Apr 07, 2025 - redazione
Riceviamo e pubblichiamo
A Locri il procuratore Giuseppe Lombardo ha lanciato un appello accorato agli studenti, invitandoli a “fare rumore”. Raccontate, denunciate, non restate in silenzio. Un’esortazione sacrosanta, ma che lascia un sapore amaro se osservata alla luce di una realtà in cui proprio chi dovrebbe ascoltare e agire sembra spesso scegliere la sordità selettiva. Sì, fate rumore, ragazzi. Ma sappiate che troppo spesso, anche gridando, si resta inascoltati. Non perché manchi la voce, ma perché manca l’orecchio disposto ad ascoltare. Il procuratore ha ricordato come la ‘ndrangheta si sia evoluta fino a diventare uno dei sistemi criminali più potenti e pervasivi al mondo. Ha menzionato operazioni importanti, inchieste epocali come Eureka, che hanno messo a nudo il volto multinazionale del crimine. Ma qui sta il nodo della questione: fermarsi ai riflettori delle maxi-retate significa dimenticare, o ignorare, i segnali quotidiani, quei reati spia che annunciano l’infiltrazione del potere mafioso nel tessuto sociale, politico, economico. Chi scrive ritiene che la magistratura italiana, pur con l’abnegazione di molti suoi esponenti, continui a mostrarsi miope di fronte a questi segnali deboli ma inequivocabili.
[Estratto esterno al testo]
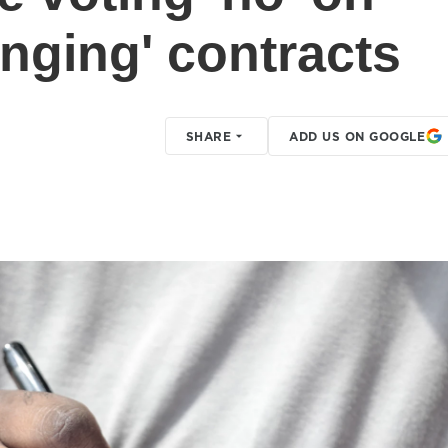
hanging' contracts
SHARE
ADD US ON GOOGLE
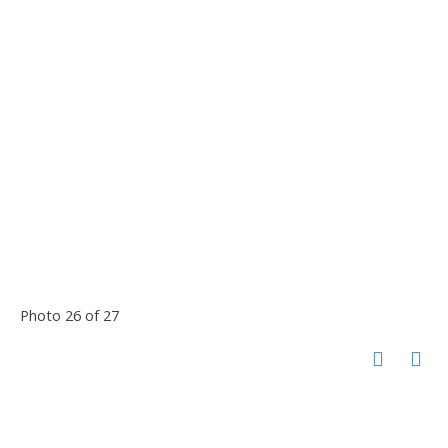
Photo 26 of 27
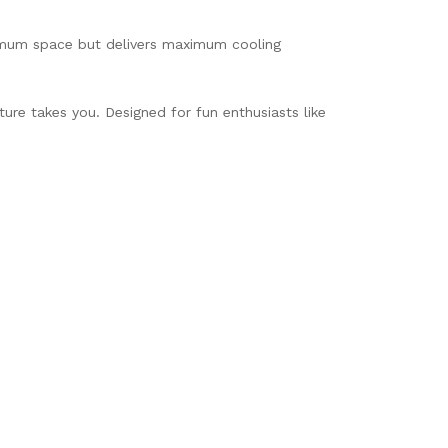
inimum space but delivers maximum cooling
ure takes you. Designed for fun enthusiasts like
Corruzione sistemica, collusioni nella pubblica amministrazione, appalti truccati, intimidazioni travestite da burocrazia: sono questi gli indicatori che andrebbero intercettati prima che il crimine si consolidi in sistema. Ma spesso non lo si fa. O lo si fa tardi. O peggio, lo si ignora, con la scusa che non è abbastanza rilevante. Così, mentre si celebrano le grandi operazioni, nelle periferie urbane e nei consigli comunali la legalità si dissolve nel silenzio, nell’omertà istituzionale, nella paura mascherata da prudenza. È necessario dirlo con chiarezza. Se oggi la ‘ndrangheta agisce come una holding globale del crimine è anche perché troppo a lungo è stata sottovalutata nelle sue forme più mimetiche, quelle che non sparano ma comprano. Quelle che non minacciano ma si insinuano. E se chiediamo ai giovani di denunciare, di “fare rumore”, abbiamo il dovere di garantire che le loro voci non si perdano nel vuoto istituzionale. La Calabria non ha bisogno solo di parole forti. Ha bisogno di occhi aperti e mani pulite. Non basta invitare gli studenti a rompere il silenzio. Bisogna che chi ha il potere di agire lo faccia, con la stessa determinazione con cui chiede agli altri di esporsi.
Perché il vero scandalo non è chi tace. È chi ascolta e poi guarda altrove.